Did you ever consider growing that iconic Commissoner Gordon moustache? 

I had lengthy conversations with Bruno and Danny about everything else.  Lengthy, lengthy conversations about all sorts of things, meeting after meeting.  And then as soon as it hit the internet that I was doing it, it felt like all anyone wanted to talk about was whether I would have a moustache or not, and I thought about ringing Bruno and being like, “Uh, one last thing I forgot to—” We just literally never talked about it.  And then I brought it up to him and he goes, “No, that would look ridiculous on you.  We’re not doing that.”  You know, it’s 20 years before he can grow into the maturity and wisdom that it takes to sport a moustache, and that’s the line we’re sticking to.  Maybe 20 years from now the moustache will feel, you know, earned.

I can grow it.  For the record, I can grow the moustache.  If you think that I can’t, you should watch Junebug.  I’m not afraid of the moustache, I just don’t feel it’s appropriate for the image.


Robin Lord Taylor is garnering some attention from critics as a breakout star. Can you share any on-set stories about your time working with him?

Let’s see, well one story that would sort of illustrate that is the scene where I’m walking him to the end of the pier and end up almost putting a bullet in his head, and instead pushing him off.  We had to do take, after take, after take, to get it exactly right and I kept grabbing him by the shirt collar, roughly, to do this, to make it look real. And after four hours of this, he finally, very, very politely said, “Um, could you possibly not, could you possibly get the collar a little bit more?”  And he opened up his shirt and his chest was just bright red from scratches everywhere.  He’s the sweetest villain I think I’ve ever possibly worked with, and I think that comes alive on screen.


Do you do any of your own stunt work?

I try to handle as much as I can, as much as I feel comfortable with.  We have a great stunt team lead by Norman Douglas, our stunt coordinator.  I do as much as I can.  Stunts are, or action is a big part of the show.  That being said, it’s all coming from a, sort of a central conceit, aesthetic conceit of the world that we’re portraying being more swift and brutal than it is operatic and grandiose.

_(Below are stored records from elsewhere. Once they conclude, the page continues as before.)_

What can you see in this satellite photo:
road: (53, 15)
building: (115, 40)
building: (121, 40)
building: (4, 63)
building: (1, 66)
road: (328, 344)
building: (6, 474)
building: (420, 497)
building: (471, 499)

You know, if Jim is in a fight, he wants to get it over with as quickly as possible and take out whoever he has to take out as swiftly and efficiently as possible.  So it’s more in the, kind of, brutal military fashion than it is, kind of, more kung-fu style acrobatic stuff.  There hasn’t been a lot of wirework and things like that yet.  We may get to that point, but I would prefer that this guy is portrayed for what I think Bruno, Danny, and I agree he is, which is an old school hero, which is just a man, completely fallible, who can’t jump over buildings or fly though the air.  He has to use what he’s got and he has to occasionally lose.  I think that grounds it in more of a sense of reality.  So that’s kind of what we’re aiming for, but, that being said, each passing episode the fight scenes get more and more complicated, so we may end up there anyway, we’ll see.


Who are your favorite Batman villains of all time?

Because he’s front and center in the pilot, I’m really excited for people to see what Robin is doing with Penguin.  I have a weird soft spot in my heart for Nigma, I’ve always liked The Riddler.  I know that is a very unorthodox choice, a lot of people hate The Riddler, but I find The Riddler fascinating.  Scarecrow, I think is really cool.